(Data items)

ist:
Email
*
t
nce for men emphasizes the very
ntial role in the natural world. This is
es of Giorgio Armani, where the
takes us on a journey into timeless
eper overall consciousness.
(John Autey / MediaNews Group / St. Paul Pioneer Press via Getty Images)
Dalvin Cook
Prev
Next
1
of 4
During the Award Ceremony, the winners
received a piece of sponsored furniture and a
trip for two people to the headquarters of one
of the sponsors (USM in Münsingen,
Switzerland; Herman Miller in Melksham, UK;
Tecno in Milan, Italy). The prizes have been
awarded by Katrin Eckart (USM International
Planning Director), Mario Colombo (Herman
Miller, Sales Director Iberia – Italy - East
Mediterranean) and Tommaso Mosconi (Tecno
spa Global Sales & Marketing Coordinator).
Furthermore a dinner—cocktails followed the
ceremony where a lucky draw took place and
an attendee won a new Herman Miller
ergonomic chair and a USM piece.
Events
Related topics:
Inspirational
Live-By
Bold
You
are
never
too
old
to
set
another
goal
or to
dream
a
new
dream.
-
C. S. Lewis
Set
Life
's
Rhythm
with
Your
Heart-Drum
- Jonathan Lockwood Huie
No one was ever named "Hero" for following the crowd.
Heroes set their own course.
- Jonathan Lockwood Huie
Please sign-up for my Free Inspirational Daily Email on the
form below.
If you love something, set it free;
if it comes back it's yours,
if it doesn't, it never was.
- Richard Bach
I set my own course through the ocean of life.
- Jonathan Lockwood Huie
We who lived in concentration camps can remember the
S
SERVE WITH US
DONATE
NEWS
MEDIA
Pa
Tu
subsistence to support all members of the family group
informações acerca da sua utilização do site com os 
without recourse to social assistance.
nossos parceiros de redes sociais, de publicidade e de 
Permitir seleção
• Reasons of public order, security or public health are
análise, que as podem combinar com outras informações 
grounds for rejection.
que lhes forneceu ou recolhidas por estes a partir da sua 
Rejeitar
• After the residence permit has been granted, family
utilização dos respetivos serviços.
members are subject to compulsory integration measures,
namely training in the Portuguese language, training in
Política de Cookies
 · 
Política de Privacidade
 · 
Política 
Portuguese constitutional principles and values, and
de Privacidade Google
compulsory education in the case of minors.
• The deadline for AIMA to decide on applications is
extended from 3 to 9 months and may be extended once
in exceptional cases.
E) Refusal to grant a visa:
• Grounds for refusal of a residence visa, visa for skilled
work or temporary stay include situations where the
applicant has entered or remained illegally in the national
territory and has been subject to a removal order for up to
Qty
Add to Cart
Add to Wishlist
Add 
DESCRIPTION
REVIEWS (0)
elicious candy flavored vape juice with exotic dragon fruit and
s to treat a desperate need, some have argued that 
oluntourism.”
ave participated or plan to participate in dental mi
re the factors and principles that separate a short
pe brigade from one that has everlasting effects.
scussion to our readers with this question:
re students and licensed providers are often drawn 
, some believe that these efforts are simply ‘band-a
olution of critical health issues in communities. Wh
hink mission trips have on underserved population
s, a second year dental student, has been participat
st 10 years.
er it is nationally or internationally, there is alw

* * *

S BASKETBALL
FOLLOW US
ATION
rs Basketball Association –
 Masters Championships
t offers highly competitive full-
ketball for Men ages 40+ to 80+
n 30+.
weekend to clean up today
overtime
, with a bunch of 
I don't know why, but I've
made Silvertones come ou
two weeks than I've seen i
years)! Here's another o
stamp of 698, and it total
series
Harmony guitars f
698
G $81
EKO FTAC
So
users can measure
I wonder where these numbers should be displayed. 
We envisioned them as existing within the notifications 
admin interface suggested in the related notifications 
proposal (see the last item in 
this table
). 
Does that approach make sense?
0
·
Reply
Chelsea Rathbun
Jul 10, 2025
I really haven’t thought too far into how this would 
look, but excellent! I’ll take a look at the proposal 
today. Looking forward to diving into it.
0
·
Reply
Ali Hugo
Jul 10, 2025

...

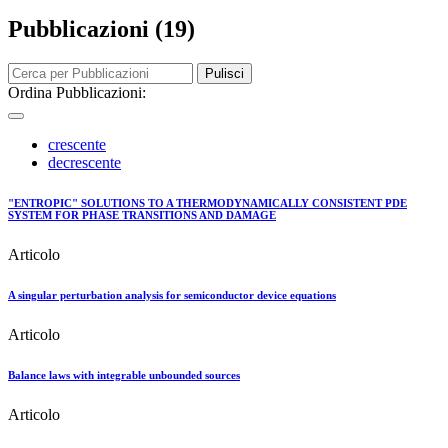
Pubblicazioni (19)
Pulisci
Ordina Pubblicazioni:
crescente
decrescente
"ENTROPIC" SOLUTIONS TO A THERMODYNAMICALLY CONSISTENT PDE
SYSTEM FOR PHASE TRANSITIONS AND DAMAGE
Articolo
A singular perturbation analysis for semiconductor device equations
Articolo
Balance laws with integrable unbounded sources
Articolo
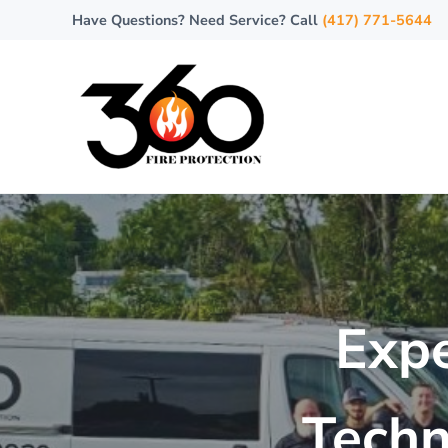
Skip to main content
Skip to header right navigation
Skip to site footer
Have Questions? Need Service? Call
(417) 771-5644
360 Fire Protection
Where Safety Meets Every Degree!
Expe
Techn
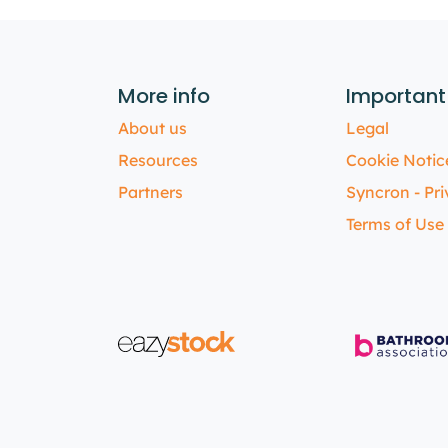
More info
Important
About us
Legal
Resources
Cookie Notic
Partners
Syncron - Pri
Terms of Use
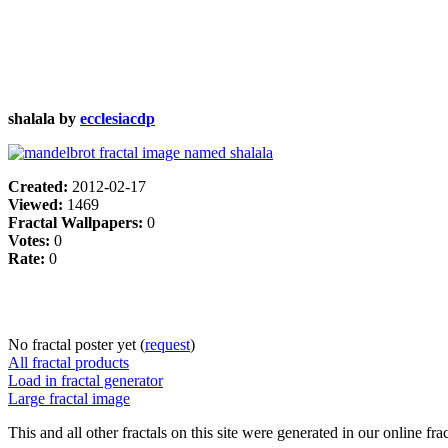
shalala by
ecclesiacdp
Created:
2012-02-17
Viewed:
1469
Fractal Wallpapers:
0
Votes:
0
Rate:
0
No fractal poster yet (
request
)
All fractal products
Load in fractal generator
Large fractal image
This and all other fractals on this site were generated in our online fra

◆ WHAT YOU SHOULD DO
Identify every line in the records that contains the word "health", matching case exactly, and copy each of those lines.

◆ REPLY
• Reasons of public order, security or public health are
olution of critical health issues in communities. Wh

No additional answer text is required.